A última pergunta do questionário tratava do papel do monitor na formação dos estudantes que passam pela Seara. Para a monitora A: o monitor é um facilitador entre os estudantes e as experiências científicas com seus devidos limites, pois o monitor também é um estudante e ainda está em formação, e muitas vezes, como no meu caso, não é um ‘cientista da natureza’ propriamente dito, mas um curioso assim como os estudantes que visitam a Seara.

O monitor B, por sua vez, afirmou que são vários os papeis de um monitor. Mas o destaque fica para o incentivo que o monitor pode dar para a curiosidade do estudante, em fazer ele buscar respostas (sic), se indagar sobre determinada questão. Por exemplo: Um aluno me perguntou, logo depois de ver o experimento das roldanas, se poderia usar o mesmo experimento em sua casa, pois lamentava o esforço que sua mãe fazia ao puxar o balde d'água na beira de um poço. E o mais intrigante é que ele já havia visto o conteúdo na escola, mas não conseguiu ver a imediata aplicação.

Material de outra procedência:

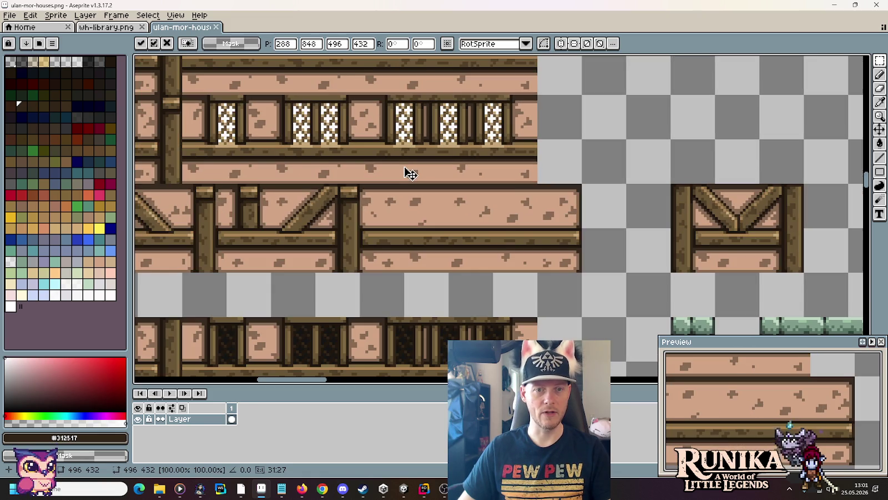
pyautogui.press('ctrl+s')
pyautogui.click(216, 27)
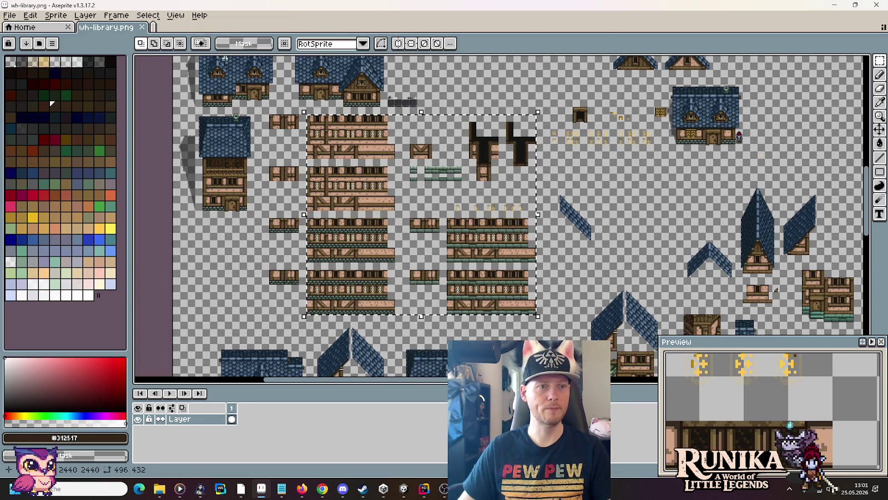
# - Locate the Stone Frame Beam Wall folder in the source Tiles window
pyautogui.moveTo(159, 489)
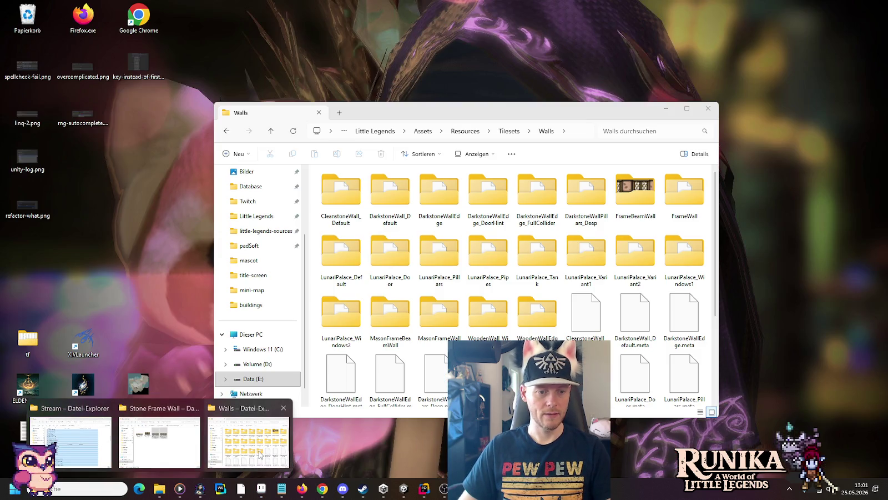
pyautogui.click(263, 455)
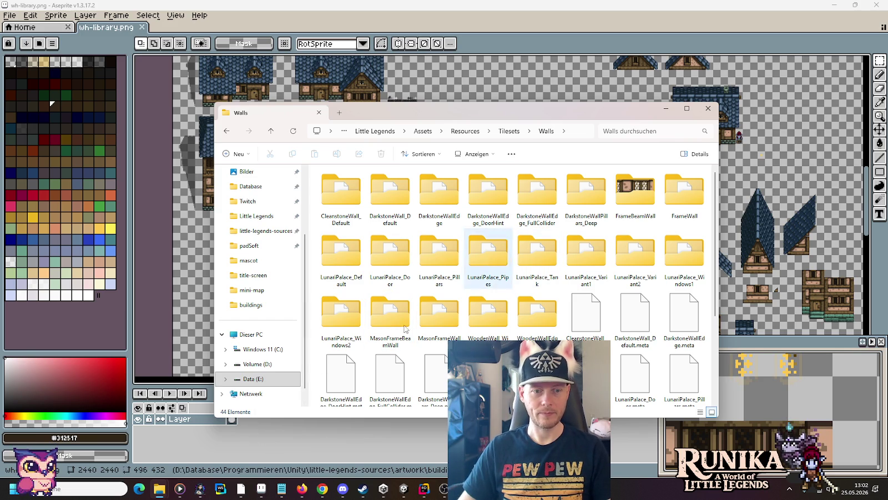
pyautogui.click(160, 490)
pyautogui.click(159, 438)
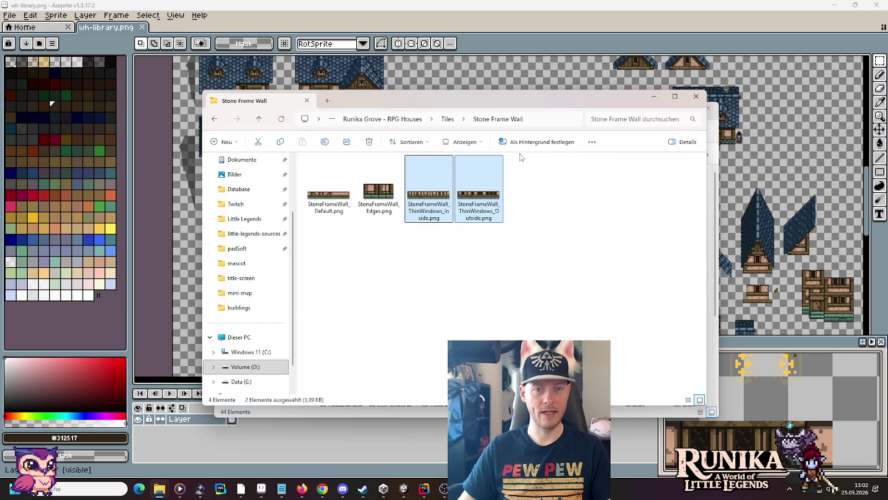
pyautogui.click(447, 119)
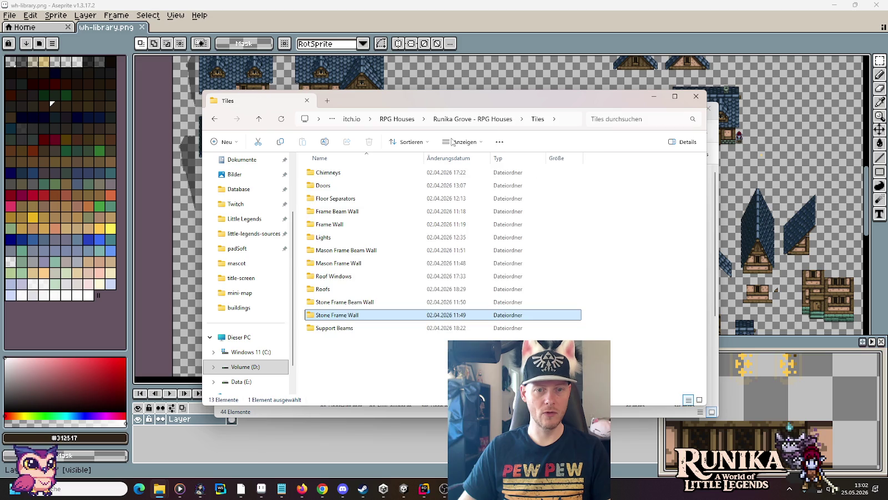
pyautogui.doubleClick(350, 303)
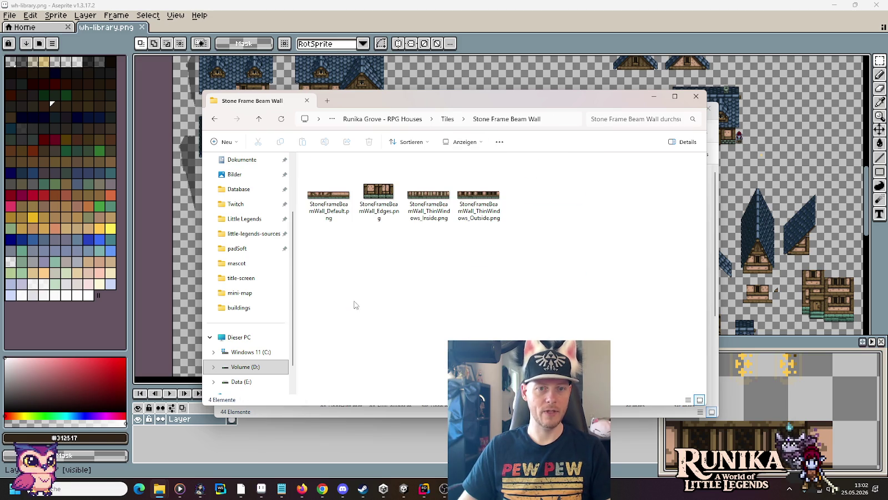
pyautogui.press('alt+Left')
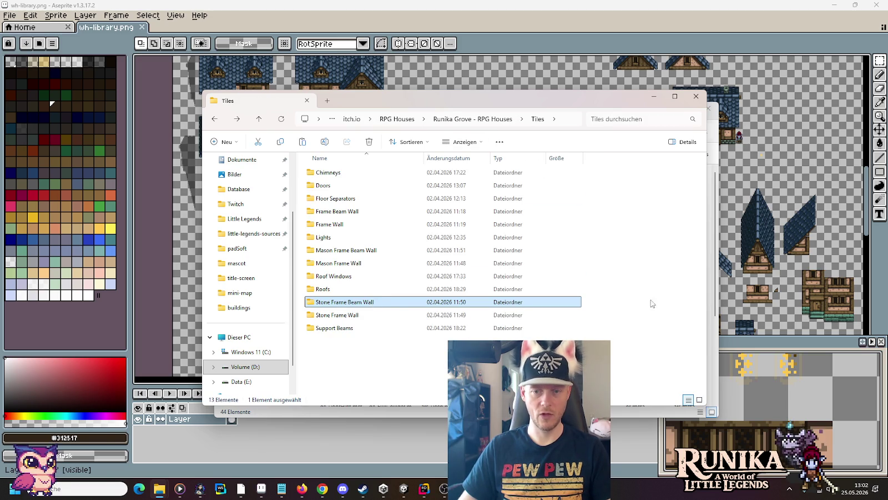
# - Paste the wall folder into the game's Walls folder and open StoneFrameBeamWall
pyautogui.click(715, 289)
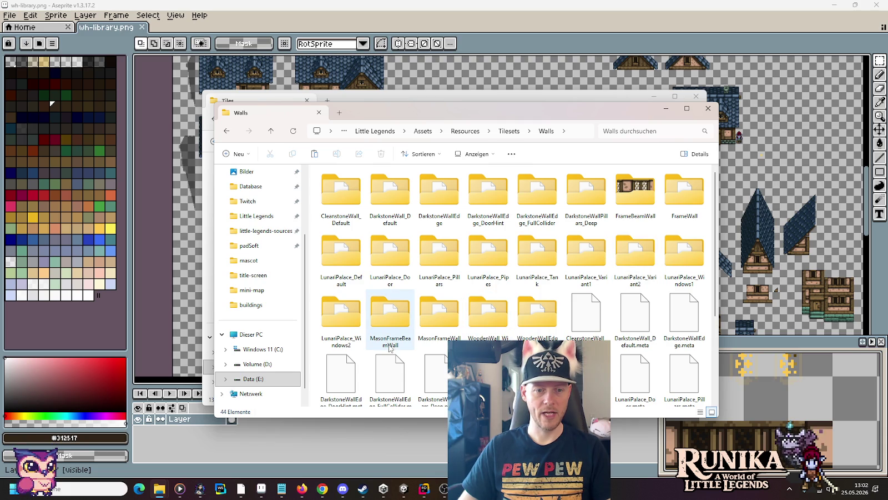
pyautogui.click(413, 347)
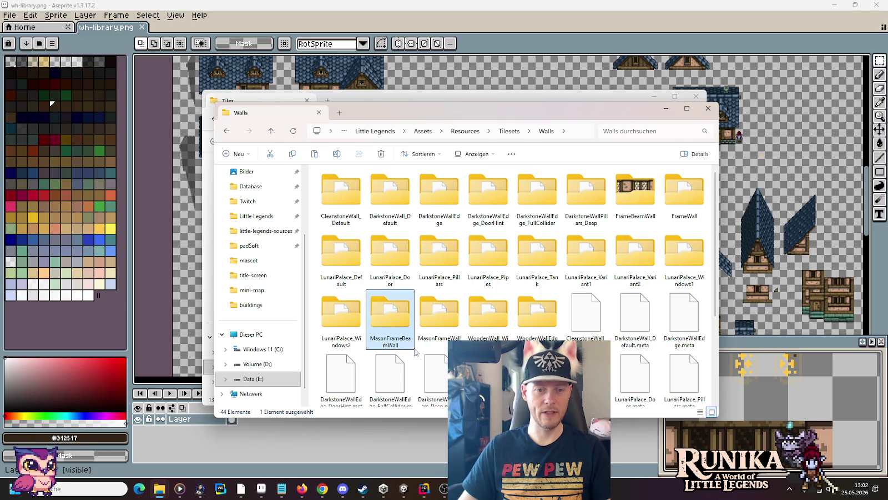
pyautogui.click(417, 352)
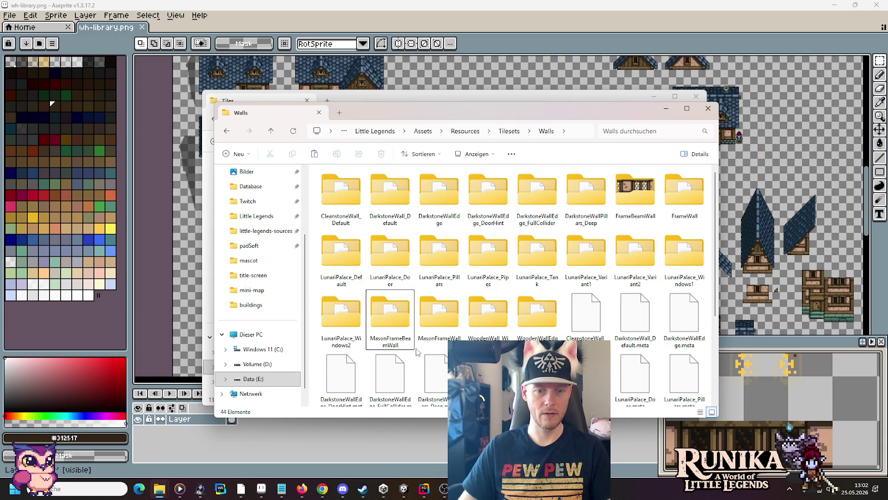
pyautogui.press('ctrl+v')
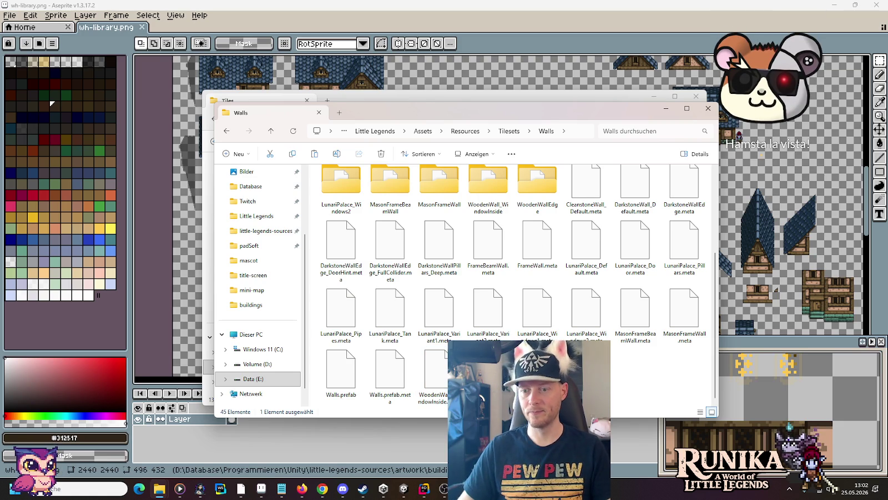
pyautogui.click(537, 385)
pyautogui.doubleClick(537, 384)
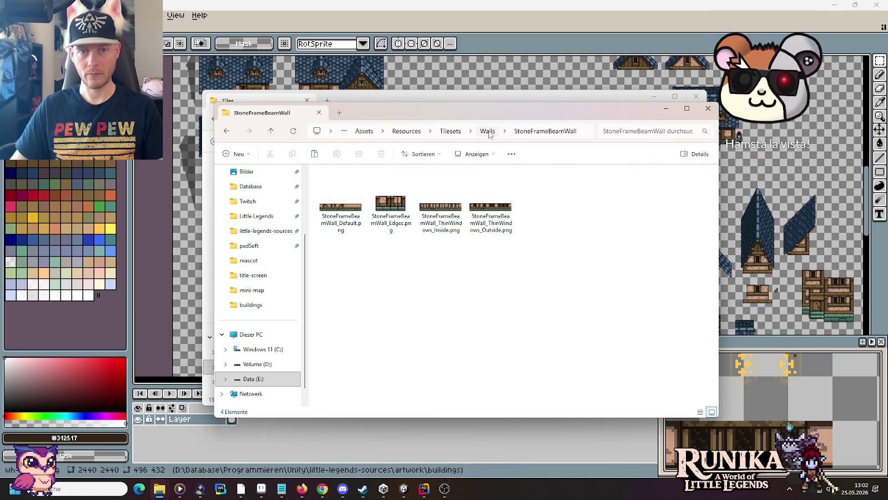
# - Switch to Unity and pan the Walls tile palette to check the refreshed thin-window tiles
pyautogui.click(404, 488)
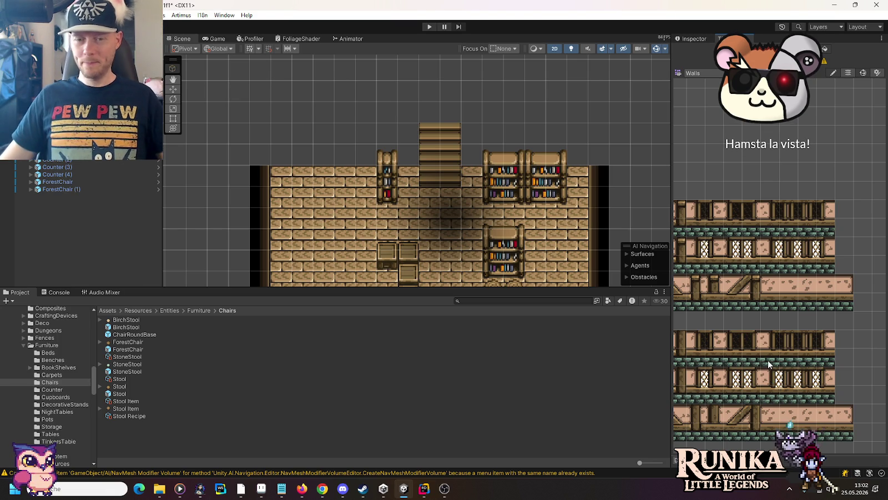
pyautogui.scroll(-2, 760, 320)
pyautogui.moveTo(759, 321)
pyautogui.mouseDown()
pyautogui.moveTo(783, 341)
pyautogui.moveTo(808, 320)
pyautogui.mouseUp()
pyautogui.scroll(-2, 790, 254)
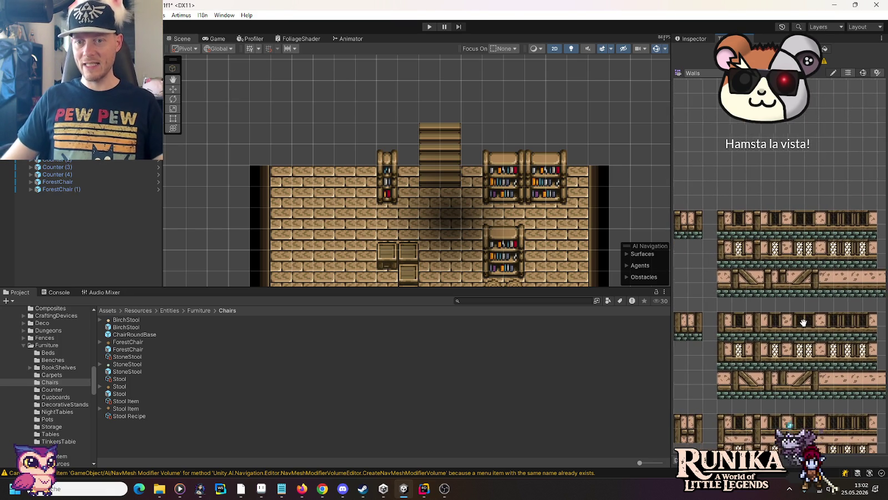
pyautogui.scroll(4, 790, 254)
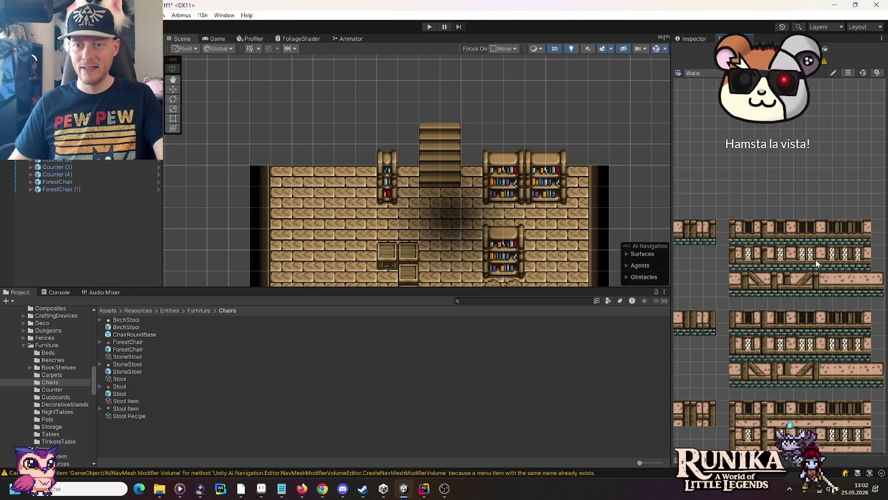
pyautogui.scroll(-3, 812, 280)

Na opinião do monitor C, o papel do monitor é mostrar o lado lúdico da ciência e encantá-lo para esta. Seja fazendo teatro, ministrando cursos, demonstrando experimentos. O papel do monitor também acaba sendo o de apresentar primeiros conceitos de ciências através dos cursos experimentais, uma vez que, as escolas básicas são muito deficientes da parte experimental, então, mesmo não sendo a função da Seara, o monitor precisa ensinar conceitos de ciências dentro dos cursos.

Segundo o monitor D, A tarefa do bolsista na Seara é, acima de tudo, levar um pouco do seu conhecimento, independente de sua área, ao próximo. É ser bastante atento para identificar as dificuldades do outro e poder repassar aquele assunto da melhor forma possível e da melhor maneira possível, ou seja, é poder ser um amigo a quem precisa, ajudando-o sempre em suas limitações e curiosidades.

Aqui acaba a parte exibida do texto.